*** PROVIDED DATA ***

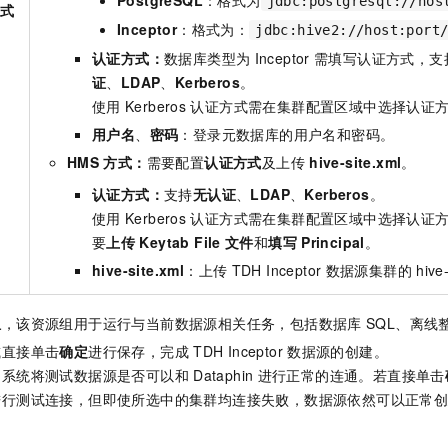
PostgreSQL
：格式为
jdbc:postgresql://hos
方式
Inceptor
：格式为：
jdbc:hive2://host:port
认证方式：
数据库类型为
Inceptor
需填写认证方式，支
证
、
LDAP
、
Kerberos
。
使用
Kerberos
认证方式需在集群配置区域中选择认证
用户名
、
密码
：登录元数据库的用户名和密码。
HMS
方式：
需要配置
认证方式
及上传
hive-site.xml
。
认证方式：
支持
无认证
、
LDAP
、
Kerberos
。
使用
Kerberos
认证方式需在集群配置区域中选择认证
要
上传
Keytab File
文件
和
填写
Principal
。
hive-site.xml
：上传
TDH Inceptor
数据源集群的
hive
组
，该资源组用于运行与当前数据源相关任务，包括数据库
SQL、离线
或直接单击
确定
进行保存，完成
TDH Inceptor
数据源的创建。
，系统将测试数据源是否可以和
Dataphin
进行正常的连通。若直接单击
进行测试连接，但即使所选中的集群均连接失败，数据源依然可以正常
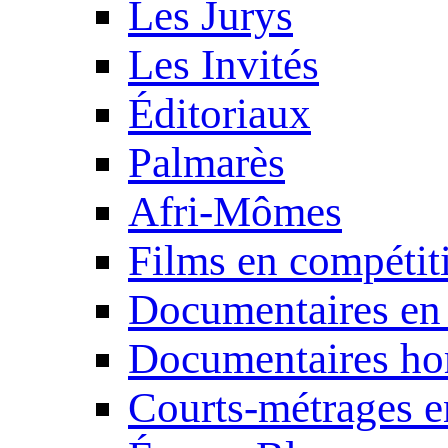
Les Jurys
Les Invités
Éditoriaux
Palmarès
Afri-Mômes
Films en compétit
Documentaires en
Documentaires ho
Courts-métrages e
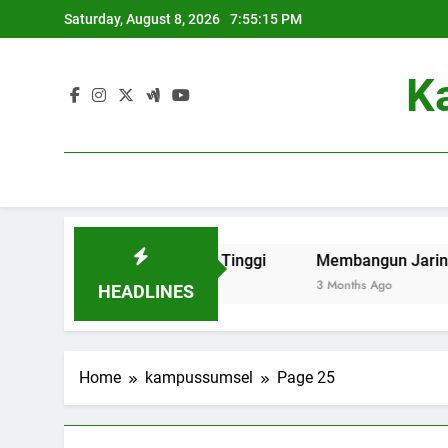
Skip
Saturday, August 8, 2026
7:55:16 PM
to
content
K
dly di Perguruan Tinggi
Membangun Jaringan: Kontribu
3 Months Ago
HEADLINES
Home
kampussumsel
Page 25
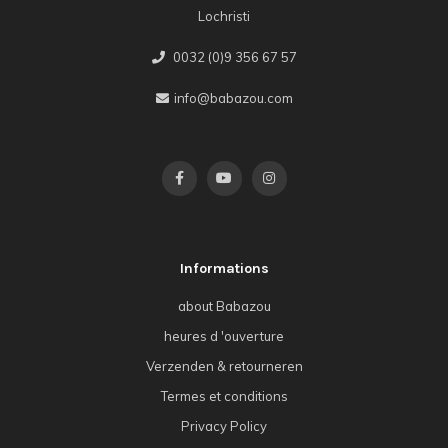
Lochristi
0032 (0)9 356 67 57
info@babazou.com
Informations
about Babazou
heures d 'ouverture
Verzenden & retourneren
Termes et conditions
Privacy Policy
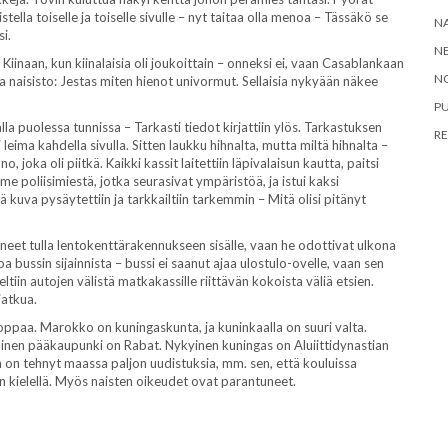
tella toiselle ja toiselle sivulle – nyt taitaa olla menoa – Tässäkö se
N
i.
NE
Kiinaan, kun kiinalaisia oli joukoittain – onneksi ei, vaan Casablankaan
N
a naisisto: Jestas miten hienot univormut. Sellaisia nykyään näkee
P
alla puolessa tunnissa – Tarkasti tiedot kirjattiin ylös. Tarkastuksen
RE
li leima kahdella sivulla. Sitten laukku hihnalta, mutta miltä hihnalta –
o, joka oli piitkä. Kaikki kassit laitettiin läpivalaisun kautta, paitsi
me poliisimiestä, jotka seurasivat ympäristöä, ja istui kaksi
llä kuva pysäytettiin ja tarkkailtiin tarkemmin – Mitä olisi pitänyt
aneet tulla lentokenttärakennukseen sisälle, vaan he odottivat ulkona
a bussin sijainnista – bussi ei saanut ajaa ulostulo-ovelle, vaan sen
eltiin autojen välistä matkakassille riittävän kokoista väliä etsien.
jatkua.
ppaa. Marokko on kuningaskunta, ja kuninkaalla on suuri valta.
ollinen pääkaupunki on Rabat. Nykyinen kuningas on Aluiittidynastian
 on tehnyt maassa paljon uudistuksia, mm. sen, että kouluissa
n kielellä. Myös naisten oikeudet ovat parantuneet.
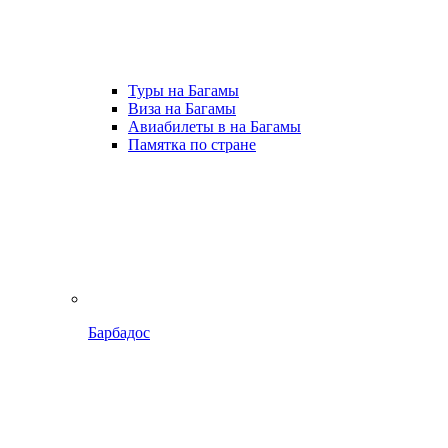
Туры на Багамы
Виза на Багамы
Авиабилеты в на Багамы
Памятка по стране
Барбадос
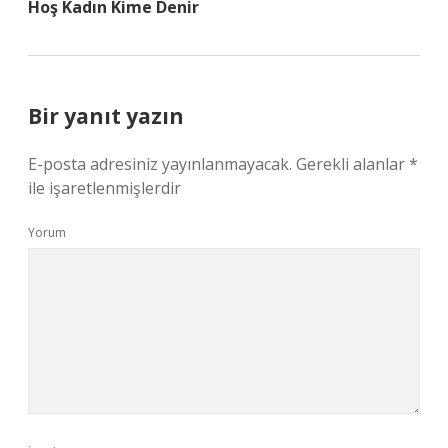
Hoş Kadın Kime Denir
Bir yanıt yazın
E-posta adresiniz yayınlanmayacak.
Gerekli alanlar
*
ile işaretlenmişlerdir
Yorum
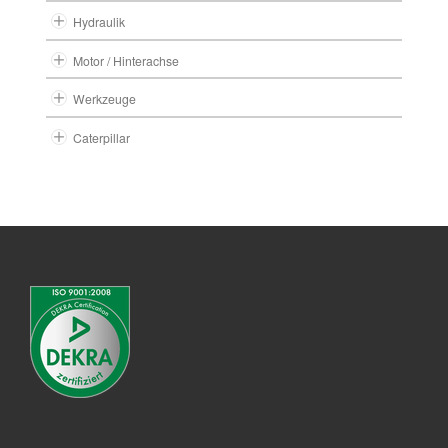
Hydraulik
Motor / Hinterachse
Werkzeuge
Caterpillar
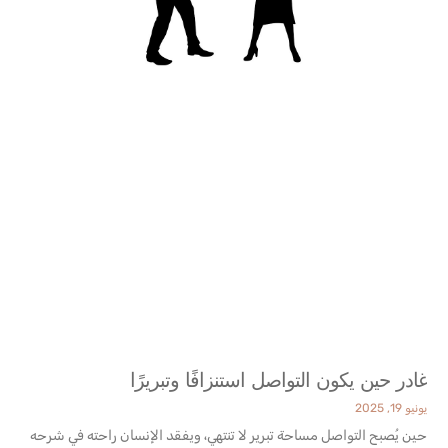
غادر حين يكون التواصل استنزافًا وتبريرًا
يونيو 19, 2025
حين يُصبح التواصل مساحة تبرير لا تنتهي، ويفقد الإنسان راحته في شرحه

***

→ **ASSIGNMENT**
Repeat the text of all the entries above word for word, leaving out the bracketed picture markers.

→ **YOUR RESPONSE**
PostgreSQL
：格式为
jdbc:postgresql://hos
方式
Inceptor
：格式为：
jdbc:hive2://host:port
认证方式：
数据库类型为
Inceptor
需填写认证方式，支
证
、
LDAP
、
Kerberos
。
使用
Kerberos
认证方式需在集群配置区域中选择认证
用户名
、
密码
：登录元数据库的用户名和密码。
HMS
方式：
需要配置
认证方式
及上传
hive-site.xml
。
认证方式：
支持
无认证
、
LDAP
、
Kerberos
。
使用
Kerberos
认证方式需在集群配置区域中选择认证
要
上传
Keytab File
文件
和
填写
Principal
。
hive-site.xml
：上传
TDH Inceptor
数据源集群的
hive
组
，该资源组用于运行与当前数据源相关任务，包括数据库
SQL、离线
或直接单击
确定
进行保存，完成
TDH Inceptor
数据源的创建。
，系统将测试数据源是否可以和
Dataphin
进行正常的连通。若直接单击
进行测试连接，但即使所选中的集群均连接失败，数据源依然可以正常
Les Jurys
Les Invités
Éditoriaux
Palmarès
Afri-Mômes
Films en compétit
Documentaires en
Documentaires ho
Courts-métrages e
Skip
Saturday, August 8, 2026
7:55:16 PM
to
content
K
dly di Perguruan Tinggi
Membangun Jaringan: Kontribu
3 Months Ago
HEADLINES
Home
kampussumsel
Page 25
Lochristi
0032 (0)9 356 67 57
info@babazou.com
Informations
about Babazou
heures d 'ouverture
Verzenden & retourneren
Termes et conditions
Privacy Policy
tella toiselle ja toiselle sivulle – nyt taitaa olla menoa – Tässäkö se
N
i.
NE
Kiinaan, kun kiinalaisia oli joukoittain – onneksi ei, vaan Casablankaan
N
a naisisto: Jestas miten hienot univormut. Sellaisia nykyään näkee
P
alla puolessa tunnissa – Tarkasti tiedot kirjattiin ylös. Tarkastuksen
RE
li leima kahdella sivulla. Sitten laukku hihnalta, mutta miltä hihnalta –
o, joka oli piitkä. Kaikki kassit laitettiin läpivalaisun kautta, paitsi
me poliisimiestä, jotka seurasivat ympäristöä, ja istui kaksi
llä kuva pysäytettiin ja tarkkailtiin tarkemmin – Mitä olisi pitänyt
aneet tulla lentokenttärakennukseen sisälle, vaan he odottivat ulkona
a bussin sijainnista – bussi ei saanut ajaa ulostulo-ovelle, vaan sen
eltiin autojen välistä matkakassille riittävän kokoista väliä etsien.
jatkua.
ppaa. Marokko on kuningaskunta, ja kuninkaalla on suuri valta.
ollinen pääkaupunki on Rabat. Nykyinen kuningas on Aluiittidynastian
 on tehnyt maassa paljon uudistuksia, mm. sen, että kouluissa
n kielellä. Myös naisten oikeudet ovat parantuneet.
Туры на Багамы
Виза на Багамы
Авиабилеты в на Багамы
Памятка по стране
Барбадос
Hoş Kadın Kime Denir
Bir yanıt yazın
E-posta adresiniz yayınlanmayacak.
Gerekli alanlar
*
ile işaretlenmişlerdir
Yorum
Hydraulik
Motor / Hinterachse
Werkzeuge
Caterpillar
غادر حين يكون التواصل استنزافًا وتبريرًا
يونيو 19, 2025
حين يُصبح التواصل مساحة تبرير لا تنتهي، ويفقد الإنسان راحته في شرحه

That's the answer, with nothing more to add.